PANDAS: Coming To A Diagnosis May Be A Long Path

PANDAS is rare, while strep throat is very common indeed. As such, it's important to realize that not every child who displays symptoms of OCD, anxiety, and tics and also has a history of strep throat will have PANDAS by any means. The diagnosis of PANDAS is currently made clinically. That means that, though a throat swap and test for strep is a required part of the diagnostic process and an A strep ASO and D-nase Titer test is often helpful, diagnosis is very much open to interpretation in that there is no test that specifically identifies PANDAS.
In order to qualify for the diagnosis of PANDAS, a very clear connection between strep and the symptoms has to be identified. That means the symptoms develop very soon after the initial infection. 

Not every doctor will have seen PANDAS before, and even those who have may be reluctant to diagnose it even if the symptomatic picture fits. In this day and age, it isn't rare for parents to explore the possible causes of their child's symptoms online. It can happen that you suspect PANDAS before your doctor does. What should you do if your doctor doesn't want to consider the diagnosis of PANDAS, but you are pretty convinced that it is an option? Seeking a second opinion is a good course of action here. Some parents specifically contact the PANDAS Network to look for a doctor who has experience with the syndrome, and you can also look for local doctors who have dealt with PANDAS before via the internet. 

Treating PANDAS

Treatment options depend on whether the strep infection is still present or not. If a strep throat culture comes back positive, the appropriate antibiotics will cure the infection, often allowing symptoms to wane pretty quickly by themselves. Where a throat culture is negative, clinicians should look for occult strep infections, like those present within the sinus. 

If an occult strep infection is present — something that's rare — antibiotics will take longer to work properly. 

Once the strep infection is gone, the neuropsychiatric symptoms associated with PANDAS may still persist. While some parents report that the symptoms of PANDAS improve almost immediately after a course of antibiotics, and others notice a gradual improvement with time, some children continue to suffer with OCD symptoms, tics, and other related behaviors.

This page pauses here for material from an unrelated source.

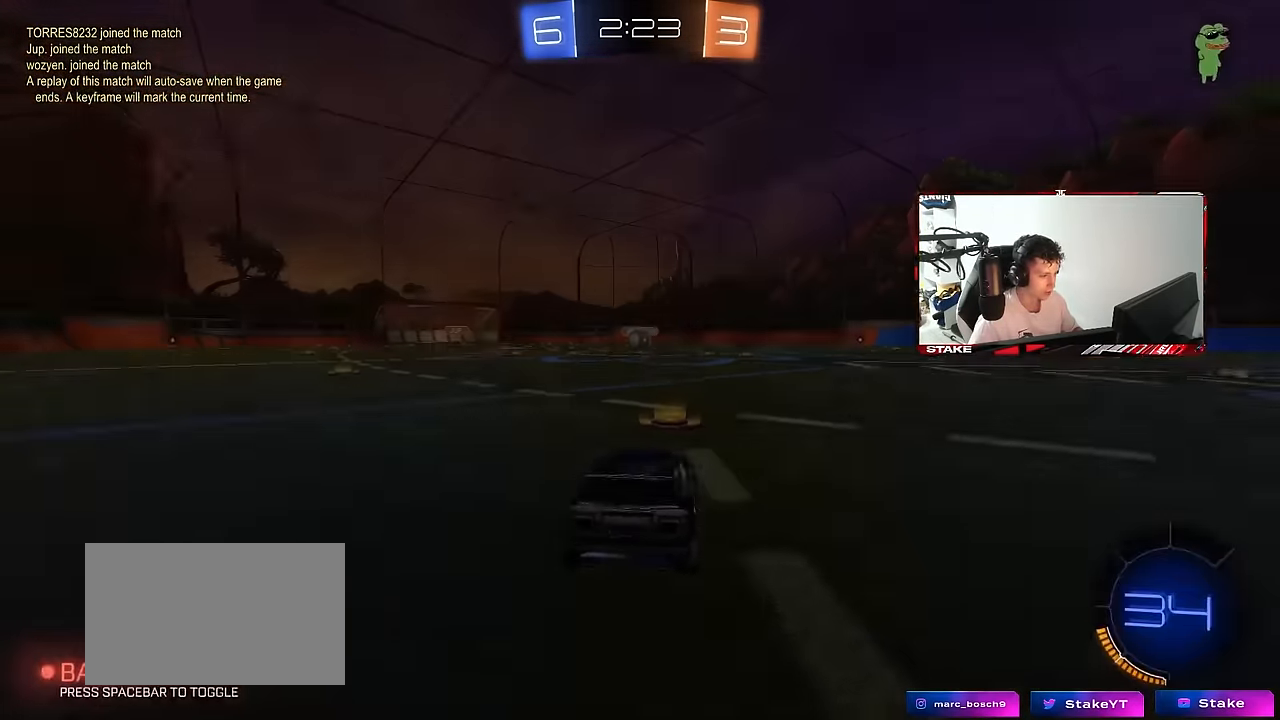
{"keys": [], "mouse": ["wheel"], "mouse_move": "still", "events": [[66, "mouse_right", "down"], [200, "mouse_right", "up"], [300, "tab", "down"], [350, "mouse_wheel", "down"], [484, "tab", "up"]]}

Because symptoms may persist, children diagnosed with PANDAS will often benefit from Cognitive Behavioral Therapy to tackle their OCD symptoms. SSRIs may also help here, but the recommendation is to start at low doses due to possible side effects. As for tics, those can be treated medicinally as well. 

Many physicians will recommend that a child previously diagnosed with PANDAS also remains on prophylactic antibiotics for five years after diagnosis, in order to prevent recurrence.